#### Data for this task:
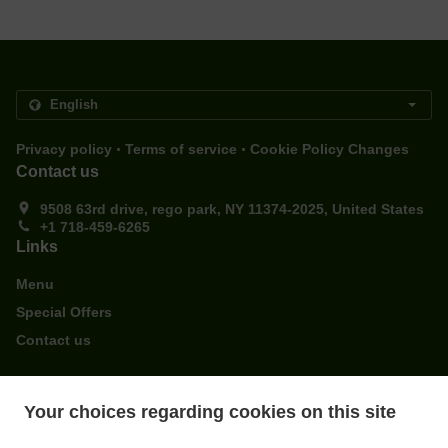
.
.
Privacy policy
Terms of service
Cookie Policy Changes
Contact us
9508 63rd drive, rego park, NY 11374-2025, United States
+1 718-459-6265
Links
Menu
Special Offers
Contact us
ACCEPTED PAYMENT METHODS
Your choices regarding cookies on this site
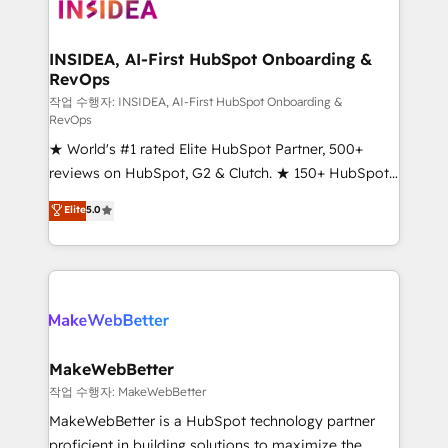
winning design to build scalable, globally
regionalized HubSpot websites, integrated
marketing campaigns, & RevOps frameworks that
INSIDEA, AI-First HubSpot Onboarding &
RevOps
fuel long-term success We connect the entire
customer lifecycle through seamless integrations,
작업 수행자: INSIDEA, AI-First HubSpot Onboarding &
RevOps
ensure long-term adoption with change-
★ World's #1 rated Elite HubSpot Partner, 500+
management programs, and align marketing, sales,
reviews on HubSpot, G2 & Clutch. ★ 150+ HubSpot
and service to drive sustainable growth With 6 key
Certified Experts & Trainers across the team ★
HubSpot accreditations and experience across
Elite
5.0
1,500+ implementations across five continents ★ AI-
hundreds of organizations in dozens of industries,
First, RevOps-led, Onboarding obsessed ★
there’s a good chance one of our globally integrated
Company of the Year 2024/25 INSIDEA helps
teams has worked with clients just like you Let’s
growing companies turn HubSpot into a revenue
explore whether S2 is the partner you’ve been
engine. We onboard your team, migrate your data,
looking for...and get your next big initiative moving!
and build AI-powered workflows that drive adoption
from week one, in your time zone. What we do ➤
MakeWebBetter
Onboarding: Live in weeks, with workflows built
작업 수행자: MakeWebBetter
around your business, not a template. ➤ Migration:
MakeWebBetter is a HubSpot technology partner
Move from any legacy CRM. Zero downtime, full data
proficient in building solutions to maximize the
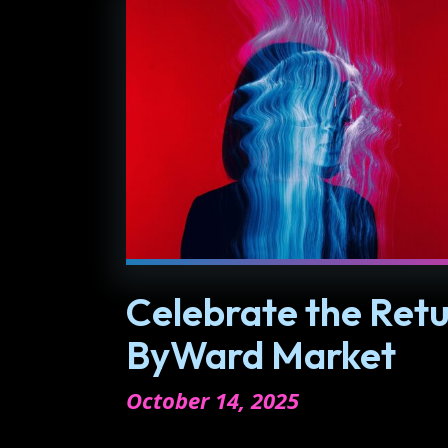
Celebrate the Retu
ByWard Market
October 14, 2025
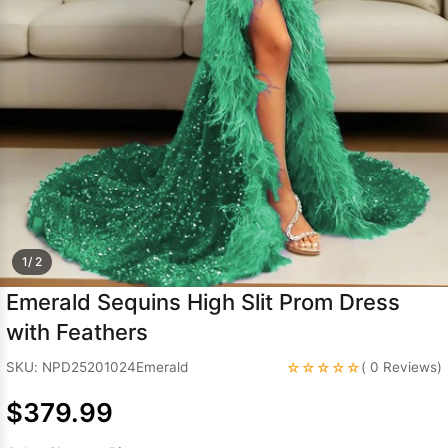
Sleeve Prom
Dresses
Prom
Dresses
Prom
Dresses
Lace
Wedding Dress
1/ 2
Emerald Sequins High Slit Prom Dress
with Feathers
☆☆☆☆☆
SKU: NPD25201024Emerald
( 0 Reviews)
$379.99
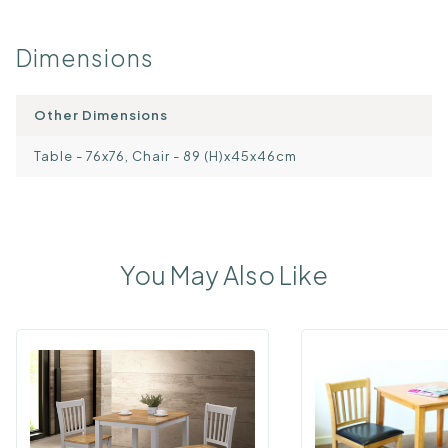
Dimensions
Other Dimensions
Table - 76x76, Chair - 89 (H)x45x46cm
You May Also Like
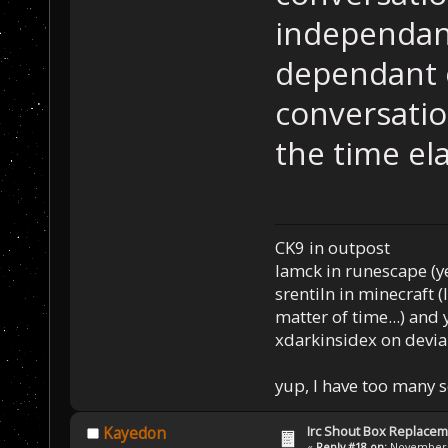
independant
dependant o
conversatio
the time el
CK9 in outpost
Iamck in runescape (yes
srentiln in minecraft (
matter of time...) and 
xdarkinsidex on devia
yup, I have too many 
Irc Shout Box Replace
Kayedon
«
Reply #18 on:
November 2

#### Action item:
Rewrite all of the lines above as a JSON list of strings, one string per line and no blank lines. Leave out the pictures.

#### Final answer:
[
  ".",
  ".",
  "Privacy policy",
  "Terms of service",
  "Cookie Policy Changes",
  "Contact us",
  "9508 63rd drive, rego park, NY 11374-2025, United States",
  "+1 718-459-6265",
  "Links",
  "Menu",
  "Special Offers",
  "Contact us",
  "ACCEPTED PAYMENT METHODS",
  "Your choices regarding cookies on this site",
  "winning design to build scalable, globally",
  "regionalized HubSpot websites, integrated",
  "marketing campaigns, & RevOps frameworks that",
  "INSIDEA, AI-First HubSpot Onboarding &",
  "RevOps",
  "fuel long-term success We connect the entire",
  "customer lifecycle through seamless integrations,",
  "작업 수행자: INSIDEA, AI-First HubSpot Onboarding &",
  "RevOps",
  "ensure long-term adoption with change-",
  "★ World's #1 rated Elite HubSpot Partner, 500+",
  "management programs, and align marketing, sales,",
  "reviews on HubSpot, G2 & Clutch. ★ 150+ HubSpot",
  "and service to drive sustainable growth With 6 key",
  "Certified Experts & Trainers across the team ★",
  "HubSpot accreditations and experience across",
  "Elite",
  "5.0",
  "1,500+ implementations across five continents ★ AI-",
  "hundreds of organizations in dozens of industries,",
  "First, RevOps-led, Onboarding obsessed ★",
  "there’s a good chance one of our globally integrated",
  "Company of the Year 2024/25 INSIDEA helps",
  "teams has worked with clients just like you Let’s",
  "growing companies turn HubSpot into a revenue",
  "explore whether S2 is the partner you’ve been",
  "engine. We onboard your team, migrate your data,",
  "looking for...and get your next big initiative moving!",
  "and build AI-powered workflows that drive adoption",
  "from week one, in your time zone. What we do ➤",
  "MakeWebBetter",
  "Onboarding: Live in weeks, with workflows built",
  "작업 수행자: MakeWebBetter",
  "around your business, not a template. ➤ Migration:",
  "MakeWebBetter is a HubSpot technology partner",
  "Move from any legacy CRM. Zero downtime, full data",
  "proficient in building solutions to maximize the",
  "Celebrate the Retu",
  "ByWard Market",
  "October 14, 2025",
  "Sleeve Prom",
  "Dresses",
  "Prom",
  "Dresses",
  "Prom",
  "Dresses",
  "Lace",
  "Wedding Dress",
  "1/ 2",
  "Emerald Sequins High Slit Prom Dress",
  "with Feathers",
  "☆☆☆☆☆",
  "SKU: NPD25201024Emerald",
  "( 0 Reviews)",
  "$379.99",
  "Dimensions",
  "Other Dimensions",
  "Table - 76x76, Chair - 89 (H)x45x46cm",
  "You May Also Like",
  "independant",
  "dependant o",
  "conversatio",
  "the time el",
  "CK9 in outpost",
  "Iamck in runescape (yes",
  "srentiln in minecraft (",
  "matter of time...) and ",
  "xdarkinsidex on devia",
  "yup, I have too many ",
  "Irc Shout Box Replace",
  "Kayedon",
  "«",
  "Reply #18 on:",
  "November 2"
]